Summary
- Titan Medical’s stock yielded 114 returns in the last one month and a part of top healthcare companies on the TSX.
- OpSens’ scrips are up 79 per cent in the past one month, led by the higher quarterly earnings.
- Both the medical device manufacturers’ stocks have added three-digit growth in the last one year.
Many healthcare and medical stocks slumped in 2020 amid the COVID-19 conditions. Most the medical instruments and therapeutic companies were unable to operate businesses due to waves of lockdown and containment measures.
However, in the second half of 2020, these stocks started rebounding, buoyed by the positive developments on the vaccine front. The sector has maintained its momentum while entering 2021.
Several investors have turned gung-ho on penny healthcare stocks, which can yield remarkable returns. As the world continues its fight against COVID, we look at two Toronto Stock Exchange (TSX)-listed healthcare penny stock to explore:
Titan Medical Inc. (TSX:TMD)
Current Stock Price: C$ 3.60
Stocks of this small cap company soared over 51 per cent on Wednesday, January 19. Titan’s one-year return stands at around a marvellous 429 per cent. In the past one-month alone, its shares have catapulted by 114 per cent.

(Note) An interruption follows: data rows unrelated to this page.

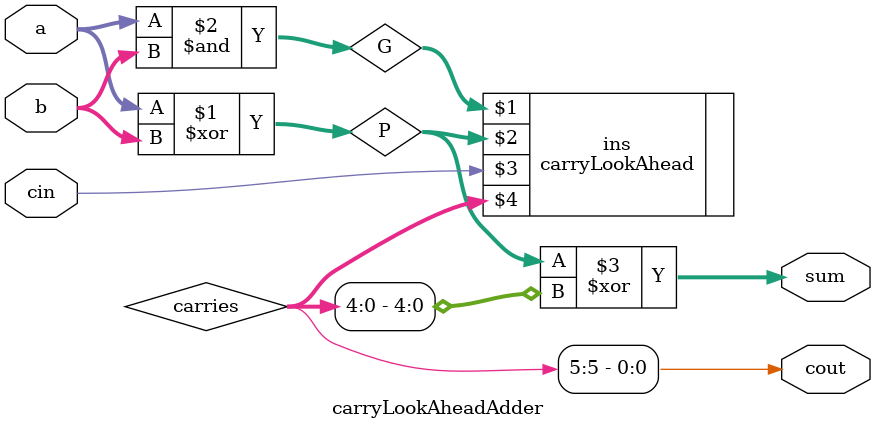
<source format=v>
`timescale 1ns / 1ps
module carryLookAheadAdder(
    input [4:0] a,
    input [4:0] b,
    input cin,
    output [4:0] sum,
    output cout
    );
wire [4:0] G;
wire [4:0] P;
wire [5:0] carries;

assign P = a ^ b;
assign G = a & b;


carryLookAhead ins (G, P, cin, carries);

assign sum = P^carries[4:0];
assign cout = carries[5];



endmodule


</source>
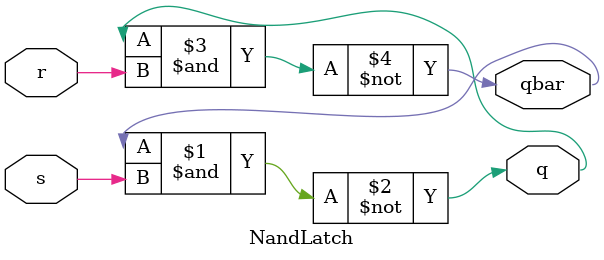
<source format=v>

module NandLatch(s,r,q,qbar);
input s,r;
output q,qbar;
nand n1 (q,qbar,s);
nand n2 (qbar,q,r);
endmodule

</source>
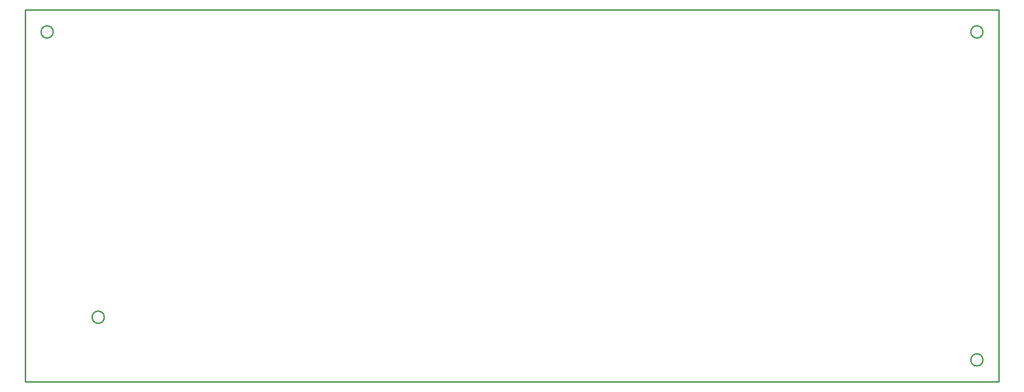
<source format=gm1>
G04 #@! TF.GenerationSoftware,KiCad,Pcbnew,8.0.5*
G04 #@! TF.CreationDate,2024-10-15T23:56:24-05:00*
G04 #@! TF.ProjectId,bidirectional_load_switch,62696469-7265-4637-9469-6f6e616c5f6c,rev?*
G04 #@! TF.SameCoordinates,Original*
G04 #@! TF.FileFunction,Profile,NP*
%FSLAX46Y46*%
G04 Gerber Fmt 4.6, Leading zero omitted, Abs format (unit mm)*
G04 Created by KiCad (PCBNEW 8.0.5) date 2024-10-15 23:56:24*
%MOMM*%
%LPD*%
G01*
G04 APERTURE LIST*
G04 #@! TA.AperFunction,Profile*
%ADD10C,0.254000*%
G04 #@! TD*
G04 APERTURE END LIST*
D10*
X76446056Y-116900010D02*
G75*
G02*
X74246056Y-116900010I-1100000J0D01*
G01*
X74246056Y-116900010D02*
G75*
G02*
X76446056Y-116900010I1100000J0D01*
G01*
X67198028Y-65150005D02*
G75*
G02*
X64998028Y-65150005I-1100000J0D01*
G01*
X64998028Y-65150005D02*
G75*
G02*
X67198028Y-65150005I1100000J0D01*
G01*
X62098028Y-61150005D02*
X238598028Y-61150005D01*
X238598028Y-128650005D01*
X62098028Y-128650005D01*
X62098028Y-61150005D01*
X235698028Y-65150005D02*
G75*
G02*
X233498028Y-65150005I-1100000J0D01*
G01*
X233498028Y-65150005D02*
G75*
G02*
X235698028Y-65150005I1100000J0D01*
G01*
X235698028Y-124650005D02*
G75*
G02*
X233498028Y-124650005I-1100000J0D01*
G01*
X233498028Y-124650005D02*
G75*
G02*
X235698028Y-124650005I1100000J0D01*
G01*
M02*

</source>
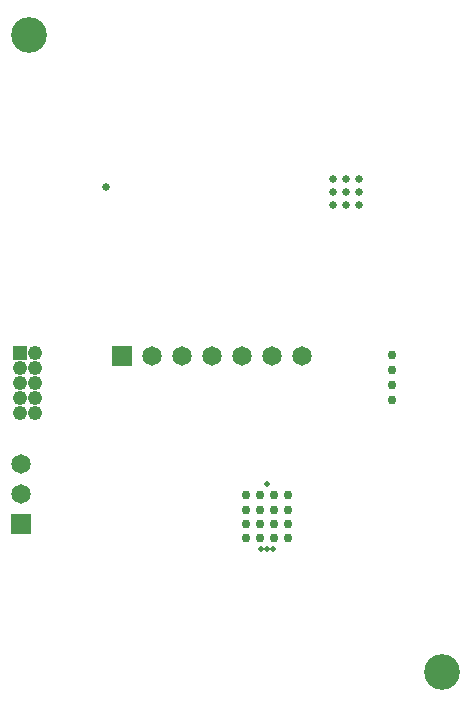
<source format=gbs>
G04*
G04 #@! TF.GenerationSoftware,Altium Limited,Altium Designer,18.1.6 (161)*
G04*
G04 Layer_Color=16711935*
%FSLAX25Y25*%
%MOIN*%
G70*
G01*
G75*
%ADD107C,0.04800*%
%ADD108R,0.04800X0.04800*%
%ADD109R,0.06506X0.06506*%
%ADD110C,0.06506*%
%ADD111R,0.06506X0.06506*%
%ADD112C,0.03000*%
%ADD113C,0.11900*%
%ADD114C,0.02568*%
%ADD139C,0.02000*%
D107*
X23500Y128000D02*
D03*
X18500Y108000D02*
D03*
X18500Y113000D02*
D03*
Y118000D02*
D03*
X18500Y123000D02*
D03*
X23500Y108000D02*
D03*
X23500Y113000D02*
D03*
X23500Y118000D02*
D03*
Y123000D02*
D03*
D108*
X18500Y128000D02*
D03*
D109*
X19000Y71000D02*
D03*
D110*
Y81000D02*
D03*
Y91000D02*
D03*
X72500Y127000D02*
D03*
X62500D02*
D03*
X82500D02*
D03*
X92500D02*
D03*
X102500D02*
D03*
X112500D02*
D03*
D111*
X52500D02*
D03*
D112*
X142550Y112500D02*
D03*
X142500Y117500D02*
D03*
X142550Y122500D02*
D03*
X142500Y127500D02*
D03*
X107963Y71162D02*
D03*
X98515D02*
D03*
X93790D02*
D03*
X107963Y80611D02*
D03*
X98515D02*
D03*
X107963Y75886D02*
D03*
X98515D02*
D03*
X107963Y66437D02*
D03*
X98515D02*
D03*
X93790Y80611D02*
D03*
Y75886D02*
D03*
Y66437D02*
D03*
X103239Y71162D02*
D03*
Y80611D02*
D03*
Y66437D02*
D03*
Y75886D02*
D03*
D113*
X21550Y234150D02*
D03*
X159050Y21650D02*
D03*
D114*
X131381Y185981D02*
D03*
Y181650D02*
D03*
Y177319D02*
D03*
X127050Y185981D02*
D03*
Y181650D02*
D03*
Y177319D02*
D03*
X122719Y185981D02*
D03*
Y181650D02*
D03*
Y177319D02*
D03*
X47050Y183548D02*
D03*
D139*
X98908Y62697D02*
D03*
X100877D02*
D03*
Y84351D02*
D03*
X102845Y62697D02*
D03*
M02*

</source>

The Toronto-based firm develops robotic surgical systems. It stopped development of medical devices in the first half of 2020 due to cash shortage and recommenced operations in July 2020.
The scrips offer a 15 per cent return on equity with a present price-to-book ratio of 60, as per TMX data. It has a price-to-earnings (P/E) ratio of 13.60.
The medical device producer held cash and cash equivalents of C$24.67 million as of September 30, 2020, against C$ 814,492 as of December 31, 2019. Its current market cap of C$ 299.5 million (as of business close January 21, 2021) and earnings-per-share of C$ 0.18.
OpSens Inc. (TSX:OPS)
Current Stock Price: C$ 2.09
The healthcare instruments provider operates in the interventional cardiology segment. The Quebec-based firm’s market cap is approximately C$ 188.9 million.
In the last one month, the health apparatus stock is up nearly 79 per cent and yielded 137.5 per cent in one-year return.
The stock is trading with a price-to-cashflow ratio of 182.50 and a P/E ratio of 3,286.70, as per TMX data. OPS has 90.37 million listed shares outstanding, with a P/B ratio of 11.611.
In the first quarter of 2021, the healthcare company earned a total revenue of C$ 8.3 million, up 19 per cent from C$ 7.0 million in Q1 FY20.